Hace pocos días se inauguró en Orinoca, Oruro, un museo dedicado al Presidente Evo Morales Ayma, algo inusual en el mundo cuando se rinde homenaje a una persona viva. Y aquí no están en debate los méritos legítimos o supuestos que pueda tener el Primer Mandatario boliviano. Si los tiene es una cosa que deberá ser definida por la historia y si existen personas que le guardan admiración o cariño, estos deben mantenerse dentro de estrictos límites marcados por la prudencia política, al menos es lo que recomienda el necesario equilibrio del poder en una sociedad democrática, aun cuando solamente sea en las formas.
Este escenario cultural ha logrado recopilar casi 13.000 piezas, entre regalos y objetos que pertenecieron, ¿o todavía pertenecen?, al Presidente de Bolivia. Además, se muestran sus títulos honoris causa, conferidos en sus numerosas visitas al extranjero. También se exhiben objetos personales del mandatario, como las abarcas que usó cuando era niño, su trompeta y su radio. En el mismo espacio, se exponen varias de las prendas del mandatario, como la chompa con líneas que usó en varios actos durante su primer Gobierno y una selección de fotografías que invitan a conocer su infancia y juventud.
Al margen de si es merecido o no el homenaje, financiado con recursos públicos, el hecho podría derivar en responsabilidades ejecutivas, administrativas y económicas, las que se encuentran bien tipificadas en la Ley "Safco". Los recursos gastados superan los siete millones de dólares americanos, algo inaceptable cuando se observa por ejemplo la situación del Museo Tihuanaco, tan venido a menos por la intromisión perversa de los comunarios del lugar en un centro cultural de importancia nacional.
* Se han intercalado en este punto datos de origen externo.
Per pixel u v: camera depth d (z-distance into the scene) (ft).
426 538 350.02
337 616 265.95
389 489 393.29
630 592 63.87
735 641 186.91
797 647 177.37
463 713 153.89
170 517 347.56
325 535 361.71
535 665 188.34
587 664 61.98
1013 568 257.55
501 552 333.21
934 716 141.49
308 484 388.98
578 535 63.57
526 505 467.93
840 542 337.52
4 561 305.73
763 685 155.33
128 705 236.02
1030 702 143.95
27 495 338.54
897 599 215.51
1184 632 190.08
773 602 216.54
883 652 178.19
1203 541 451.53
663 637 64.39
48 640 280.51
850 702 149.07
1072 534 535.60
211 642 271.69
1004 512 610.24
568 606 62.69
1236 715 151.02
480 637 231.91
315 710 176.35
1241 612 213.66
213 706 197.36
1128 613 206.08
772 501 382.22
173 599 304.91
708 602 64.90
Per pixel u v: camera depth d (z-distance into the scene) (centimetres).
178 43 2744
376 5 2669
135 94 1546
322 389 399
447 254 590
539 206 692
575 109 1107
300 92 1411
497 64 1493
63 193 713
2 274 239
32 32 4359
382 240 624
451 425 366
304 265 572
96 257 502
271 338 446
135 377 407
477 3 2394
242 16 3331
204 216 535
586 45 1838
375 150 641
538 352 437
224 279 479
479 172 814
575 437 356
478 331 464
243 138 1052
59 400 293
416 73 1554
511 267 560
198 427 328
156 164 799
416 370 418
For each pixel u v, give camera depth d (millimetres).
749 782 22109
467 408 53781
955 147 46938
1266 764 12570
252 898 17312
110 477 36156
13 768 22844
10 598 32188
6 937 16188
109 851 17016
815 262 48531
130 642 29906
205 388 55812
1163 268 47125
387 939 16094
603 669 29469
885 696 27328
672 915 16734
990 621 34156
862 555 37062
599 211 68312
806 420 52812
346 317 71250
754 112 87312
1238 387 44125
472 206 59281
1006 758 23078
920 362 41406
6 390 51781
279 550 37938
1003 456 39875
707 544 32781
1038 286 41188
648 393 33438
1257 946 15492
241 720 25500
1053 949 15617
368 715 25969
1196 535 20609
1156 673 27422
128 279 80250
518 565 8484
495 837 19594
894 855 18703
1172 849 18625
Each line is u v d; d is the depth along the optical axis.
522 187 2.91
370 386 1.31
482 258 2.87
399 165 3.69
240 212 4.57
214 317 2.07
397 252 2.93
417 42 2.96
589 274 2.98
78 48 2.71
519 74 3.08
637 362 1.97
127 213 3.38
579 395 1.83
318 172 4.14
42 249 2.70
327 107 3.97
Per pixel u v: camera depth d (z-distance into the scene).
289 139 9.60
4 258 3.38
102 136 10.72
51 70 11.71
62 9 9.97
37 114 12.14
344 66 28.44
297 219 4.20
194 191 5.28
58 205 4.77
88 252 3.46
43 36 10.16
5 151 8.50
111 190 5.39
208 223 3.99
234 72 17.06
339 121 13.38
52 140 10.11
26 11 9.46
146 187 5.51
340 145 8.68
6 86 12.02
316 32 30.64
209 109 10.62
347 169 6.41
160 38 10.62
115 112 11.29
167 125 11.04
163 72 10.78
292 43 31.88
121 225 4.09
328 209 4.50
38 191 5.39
La responsabilidad política merece otro análisis.
Lo peor de todo es que se invierta dinero de todos los bolivianos en enaltecer la figura de una persona viva, algo reprochable en cualquier lugar del planeta en el que vivimos. Es evidente que en el pasado se sucedieron hechos similares, pero estuvieron relacionados con dictadores de la peor catadura como Mussolini o Hitler, o con la figura de José Stalin, un hombre que cometió muchos abusos a los derechos humanos. Existe una gran diferencia con respecto a Fidel Castro, el fallecido líder cubano, quien pidió que en su país no se le dedique con su nombre ningún edificio ni plaza, ni calle o avenida, ni cualesquier tipo de infraestructura.
Se observa en este hecho lamentable, el de la construcción e inauguración del susodicho museo, una definición política por el culto a la personalidad, o sea una práctica poco común de ensalzamiento a una figura, las más de las veces inmerecido, de exageración de sus facultades, de una suerte de endiosamiento con carácter pernicioso que en el fondo perjudica más que favorece su trayectoria y tiende a devaluarla, fuera por completo del equilibrio y la racionalidad que deben primar en los hechos sociales de semejante trascendencia. Al final, para evitar consecuencias lamentables, se pudo haber optado por construir el museo con fondos privados o hacerlo mucho después, cuando el tiempo decante la contaminación ideológica del hecho.
Lo que se hace evidente es que los oportunistas de coyuntura, acostumbrados a adular con fines prebéndales, podrían despertar las figuras, reprochables en cualquier contexto, del narcisismo: excesiva complacencia en la consideración de las propias facultades u obras, y de la egolatría: culto, adoración, amor excesivo de sí mismo. Y aunque esto no partiera del personaje, la tendencia existe.
El culto a la personalidad es sumamente peligroso porque tergiversa la realidad y profundiza las pretensiones totalitarias, creando ídolos funestos para la sociedad en la que se introduce, provocando apetitos represivos hacia manifestaciones contrarias a esta conducta antidemocrática. No tiene nada que ver con el sincero aprecio a los pensamientos y realizaciones de un auténtico líder histórico, por ello debería ser rechazado.